Bugün hayli gündemde ama bir de ben hatırlatmak istiyorum; Harran Üniversitesi Rektörü Profesör Doktor Ramazan Taşaltın. Hayatında bu kadar meşhur olacağını bilseydi bu Sayın Rektör aklına bile getirmezdi. Akit Televizyonunda bir programa katılıyor, Sayın Erdoğan'a itaatin farz değil farzıayn olduğunu iddia ediyor, karşı çıkmanın ise haram olduğunu söylüyor. İlim, bilim ve kültür adamı sıfatıyla özgür düşüncenin temsilcisi olması gereken bir rektörün sınır tanımaksızın yaptığı bu gaf içeren ifadeleri esefle kınıyorum. Farz da, helal de, haram da yüce kitabımız Kur'an-ı Kerim'de belirlenmişken sözde rektörün kendince farz ve haram uydurması gaflet değilse şüphesiz şifa bulmaz bir cehalettir; bu, şirk koşmakla da eş değerdir. Fikri hür, vicdanı hür, irfanı hür nesiller yetiştirmesi mümkün gözükmeyen bu rektörün ivedilikle görevden alınması şarttır. Bu rektör en büyük kötülüğü de Sayın Cumhurbaşkanına yapmıştır aslında. Sayın Cumhurbaşkanının bu konuyu bir defa daha gözden geçirmesi gerektiğini düşünüyorum.

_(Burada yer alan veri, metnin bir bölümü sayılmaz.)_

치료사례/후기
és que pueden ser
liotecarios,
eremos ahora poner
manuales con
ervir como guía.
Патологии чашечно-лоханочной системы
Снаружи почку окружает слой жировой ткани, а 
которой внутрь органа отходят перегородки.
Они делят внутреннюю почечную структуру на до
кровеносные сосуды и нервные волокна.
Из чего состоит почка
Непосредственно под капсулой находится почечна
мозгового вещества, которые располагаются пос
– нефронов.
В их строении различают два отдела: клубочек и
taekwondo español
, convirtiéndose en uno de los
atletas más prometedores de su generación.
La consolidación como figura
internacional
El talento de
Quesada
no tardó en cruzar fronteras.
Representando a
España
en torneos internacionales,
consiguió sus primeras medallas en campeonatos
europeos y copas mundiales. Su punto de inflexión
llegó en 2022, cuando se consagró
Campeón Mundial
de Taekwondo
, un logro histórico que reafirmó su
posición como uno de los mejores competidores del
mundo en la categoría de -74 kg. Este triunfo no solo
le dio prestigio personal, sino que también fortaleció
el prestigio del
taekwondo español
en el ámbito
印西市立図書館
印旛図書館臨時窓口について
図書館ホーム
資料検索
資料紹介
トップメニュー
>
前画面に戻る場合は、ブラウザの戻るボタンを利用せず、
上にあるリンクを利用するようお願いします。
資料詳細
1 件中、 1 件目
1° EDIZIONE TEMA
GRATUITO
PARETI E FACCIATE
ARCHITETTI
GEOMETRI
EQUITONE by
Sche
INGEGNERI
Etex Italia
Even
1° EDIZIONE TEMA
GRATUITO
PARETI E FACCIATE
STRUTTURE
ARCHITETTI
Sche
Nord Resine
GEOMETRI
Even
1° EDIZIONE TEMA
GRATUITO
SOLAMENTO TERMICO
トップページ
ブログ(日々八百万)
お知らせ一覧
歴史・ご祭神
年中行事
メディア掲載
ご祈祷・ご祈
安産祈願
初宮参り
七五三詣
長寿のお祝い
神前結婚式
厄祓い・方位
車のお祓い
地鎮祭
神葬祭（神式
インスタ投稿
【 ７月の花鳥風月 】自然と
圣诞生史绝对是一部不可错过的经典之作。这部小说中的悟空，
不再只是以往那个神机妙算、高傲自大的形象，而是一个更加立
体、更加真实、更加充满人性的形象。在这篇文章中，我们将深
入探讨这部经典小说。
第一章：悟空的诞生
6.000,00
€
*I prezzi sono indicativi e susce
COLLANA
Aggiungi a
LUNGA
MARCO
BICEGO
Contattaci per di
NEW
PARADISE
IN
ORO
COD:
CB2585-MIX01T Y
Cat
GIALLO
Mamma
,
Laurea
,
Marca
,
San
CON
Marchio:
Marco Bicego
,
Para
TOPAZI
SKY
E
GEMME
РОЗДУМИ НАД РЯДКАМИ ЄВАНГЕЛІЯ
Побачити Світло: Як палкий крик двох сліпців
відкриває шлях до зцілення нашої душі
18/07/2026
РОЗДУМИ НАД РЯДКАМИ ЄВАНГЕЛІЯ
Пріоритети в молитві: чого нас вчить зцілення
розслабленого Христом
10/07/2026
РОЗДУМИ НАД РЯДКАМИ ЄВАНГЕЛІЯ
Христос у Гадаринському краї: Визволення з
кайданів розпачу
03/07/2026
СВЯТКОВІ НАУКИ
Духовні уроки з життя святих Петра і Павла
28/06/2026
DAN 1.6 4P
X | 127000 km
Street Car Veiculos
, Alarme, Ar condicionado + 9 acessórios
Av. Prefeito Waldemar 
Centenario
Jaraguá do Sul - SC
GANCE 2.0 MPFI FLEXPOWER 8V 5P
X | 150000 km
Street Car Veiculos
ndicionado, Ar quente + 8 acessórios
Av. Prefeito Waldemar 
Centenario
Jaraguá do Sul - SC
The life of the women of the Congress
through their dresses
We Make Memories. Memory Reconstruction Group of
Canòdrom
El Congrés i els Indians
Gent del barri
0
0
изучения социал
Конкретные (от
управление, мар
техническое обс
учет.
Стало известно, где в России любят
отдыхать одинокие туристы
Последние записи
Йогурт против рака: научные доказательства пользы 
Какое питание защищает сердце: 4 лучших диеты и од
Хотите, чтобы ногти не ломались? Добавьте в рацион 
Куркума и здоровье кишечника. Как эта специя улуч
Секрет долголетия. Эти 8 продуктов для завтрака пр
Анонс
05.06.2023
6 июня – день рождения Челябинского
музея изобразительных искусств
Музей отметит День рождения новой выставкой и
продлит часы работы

Bugün 31 Ekim Dünya Tasarruf Günü. Yani Türkiye'nin en çok tasarruf etmesi gereken, bir ekonomik savaştan geçtiğimiz ifade edilen günün kutlaması bugün.

(Mikrofon otomatik cihaz tarafından kapatıldı)

BAŞKAN - Devam edin Sayın Türkkan.

LÜTFÜ TÜRKKAN (Kocaeli) - Ama biz bugüne girerken Sayın Cumhurbaşkanımız kendi kendine yaptığı zamla, aslında bizim tasarruf etmeyen bir toplum olduğumuzu ifade etti. Bundan sonra hiçbirimizi, hiçbir kamu görevlisini, hiçbir vatandaşı da tasarrufa davet etmesin, hiç kimse bu daveti ciddiye almayacaktır.

Son olarak bir şey ifade etmek istiyorum. Biz dünyanın kendi kendini doyuran yedi ülkesinden biri hâline gelmişken nohut ithal ettik, mercimek ithal ettik, et ithal ettik, saman ithal ettik, derken en sonunda ne ithal ettik biliyor musunuz? Çöp ithal ettik, çöp! Türkiye, çöp ithal eden bir ülke. 27 bin ton çöp ithal etti Türkiye bu yılın ilk üç ayında.

(Mikrofon otomatik cihaz tarafından kapatıldı)

BAŞKAN - Sözlerinizi tamamlayın Sayın Türkkan.

LÜTFÜ TÜRKKAN (Kocaeli) - Yani demem o ki Adalet ve Kalkınma Partisi Hükûmeti Türkiye'yi her şeye muhtaç ettiği gibi sonunda çöpe bile muhtaç etti. Çöplerin iktidarı olarak akıllarda kalacak.